While eligible families would still receive NT$2,500 per month for each of their first two children, the monthly subsidy for the third child might be raised to NT$3,500, the source said, adding that details are to be confirmed tomorrow.

Taking Tainan’s policy of subsidizing its residents’ private preschool fees by NT$20,000 to NT$70,000 per year as a reference, the government is reportedly planning on providing various subsidy amounts to families with children enrolled in private preschools, depending on the cost of living for different areas, they said.

It is also planning to raise the monthly starting salary of teachers at private preschools who want to be integrated into the public childcare system to NT$29,000, they said.

To raise salaries, the government is to suggest an increase in the minimum hourly wage — currently NT$140 — to the Ministry of Labor, the source said, adding that an estimated 400,000 part-time workers would benefit from a raise.

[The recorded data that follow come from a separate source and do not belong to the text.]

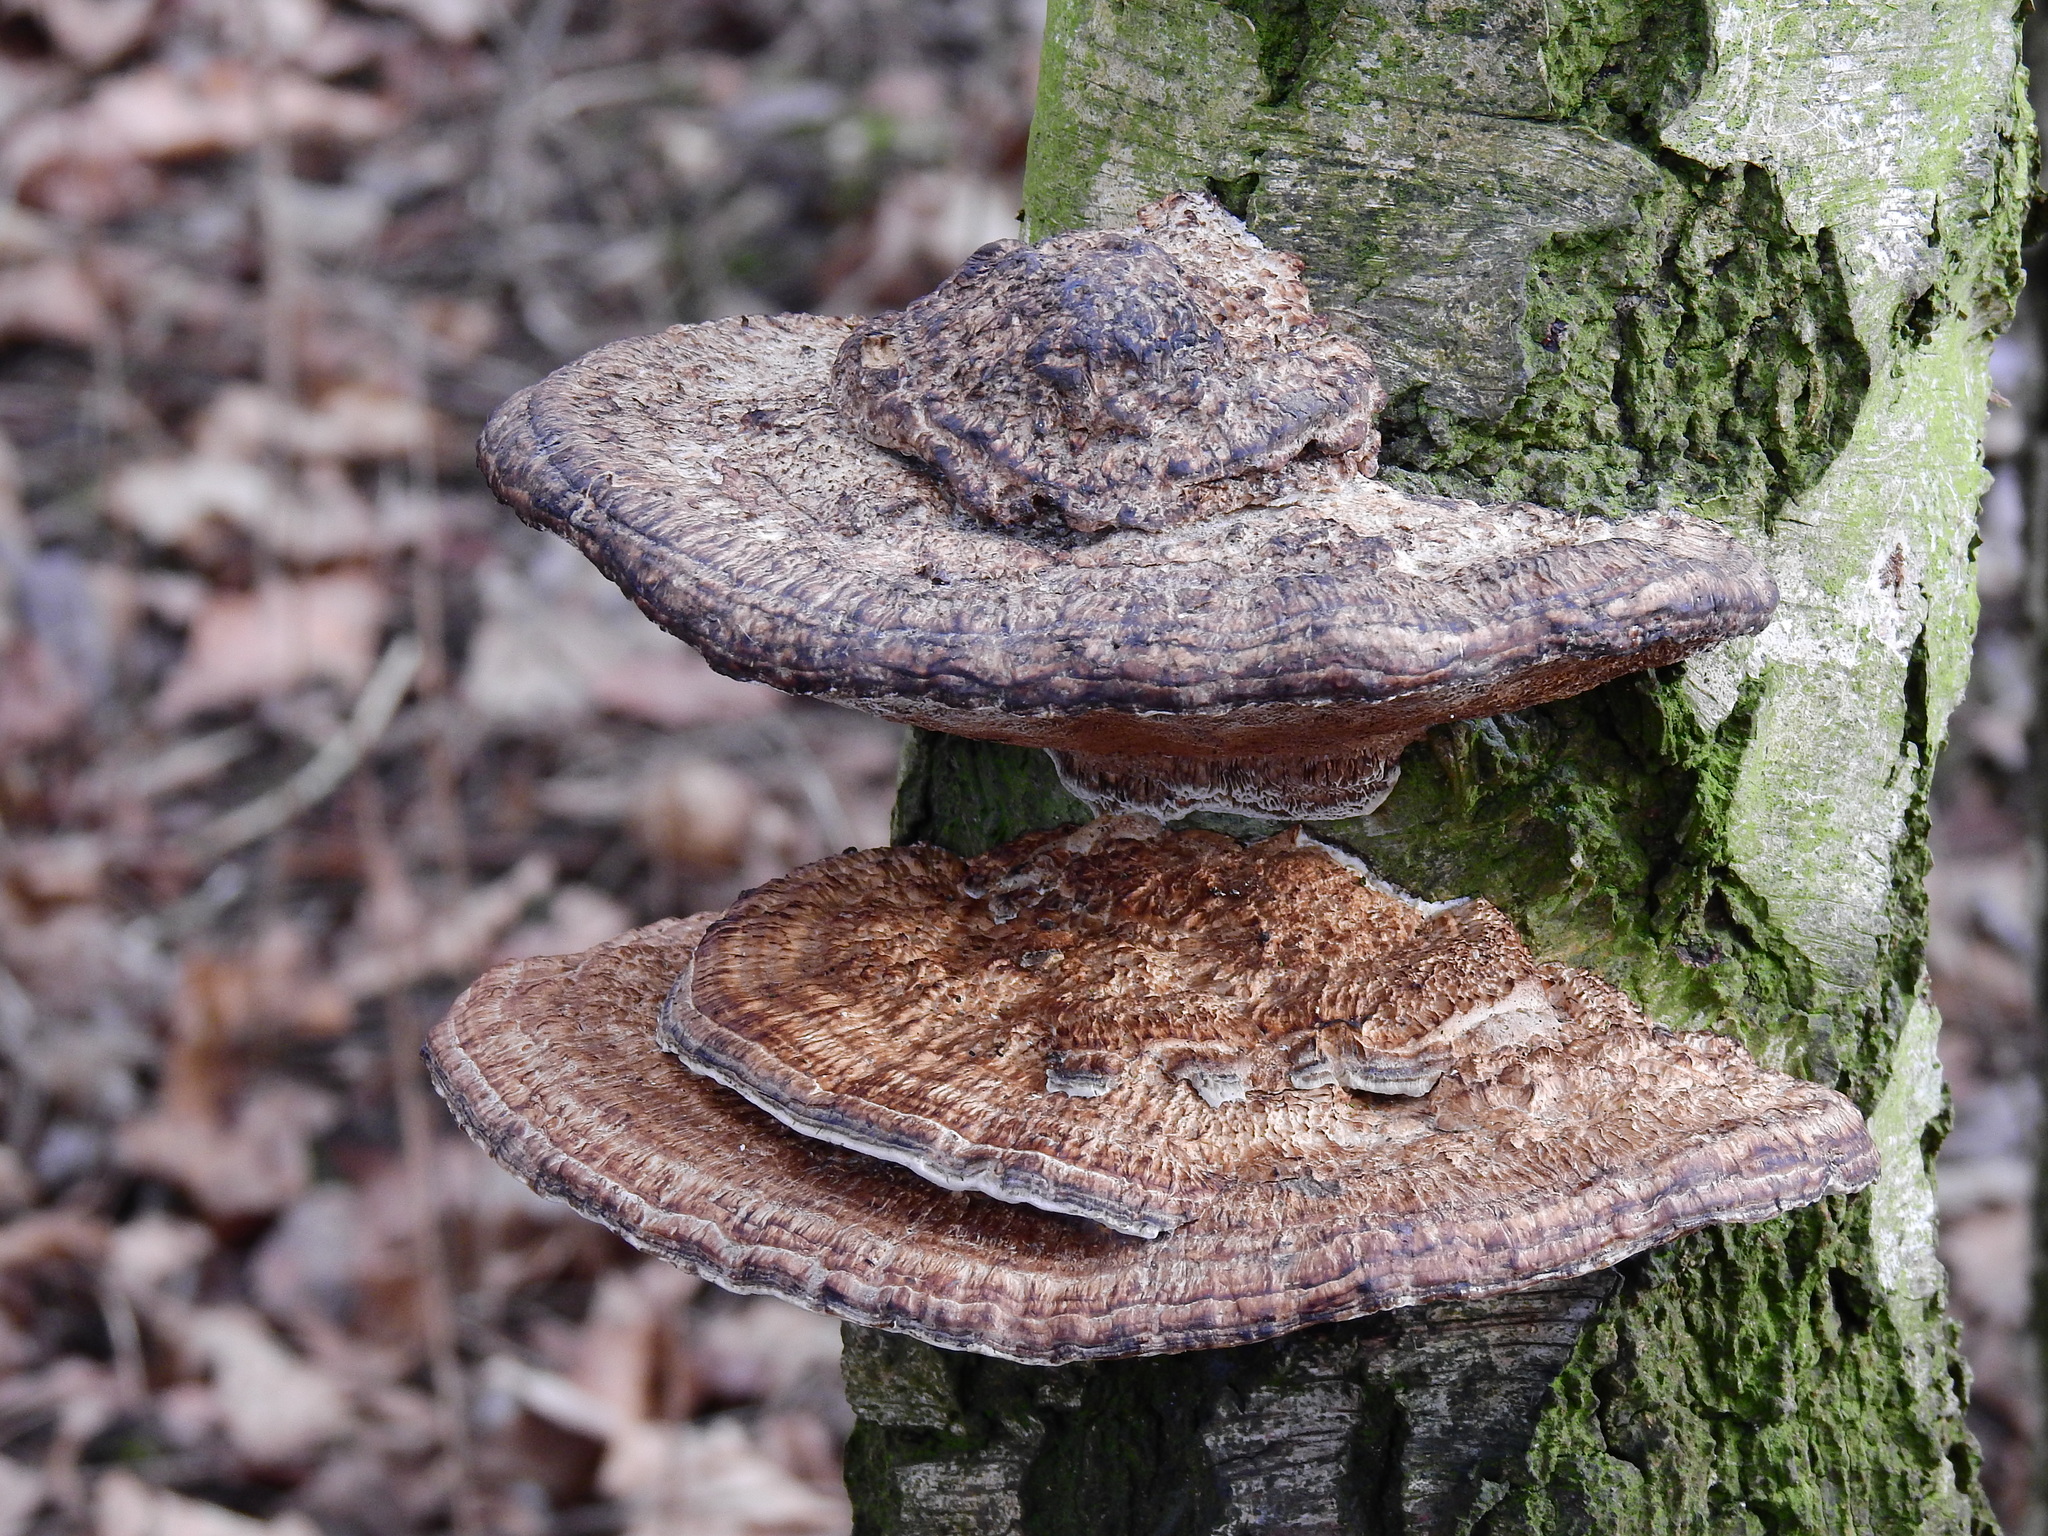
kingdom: Fungi
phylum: Basidiomycota
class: Agaricomycetes
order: Polyporales
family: Polyporaceae
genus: Daedaleopsis
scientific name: Daedaleopsis confragosa
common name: Blushing bracket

The ministry is in charge of deciding whether to raise the wage and by how much, they added.

As the monthly minimum wage — currently NT$22,000 — is too controversial, the government will not make further adjustments for now, the source said.

The government also plans to increase hourly wages for part-time teachers at public and private universities, and substitute teachers at elementary and junior-high schools, the source said.

Lai is also to announce a new economic immigration draft act, which could give middle and high-skilled foreign workers more time to apply for permanent residency, the source said, adding that the draft is expected to be reviewed at the next legislative session.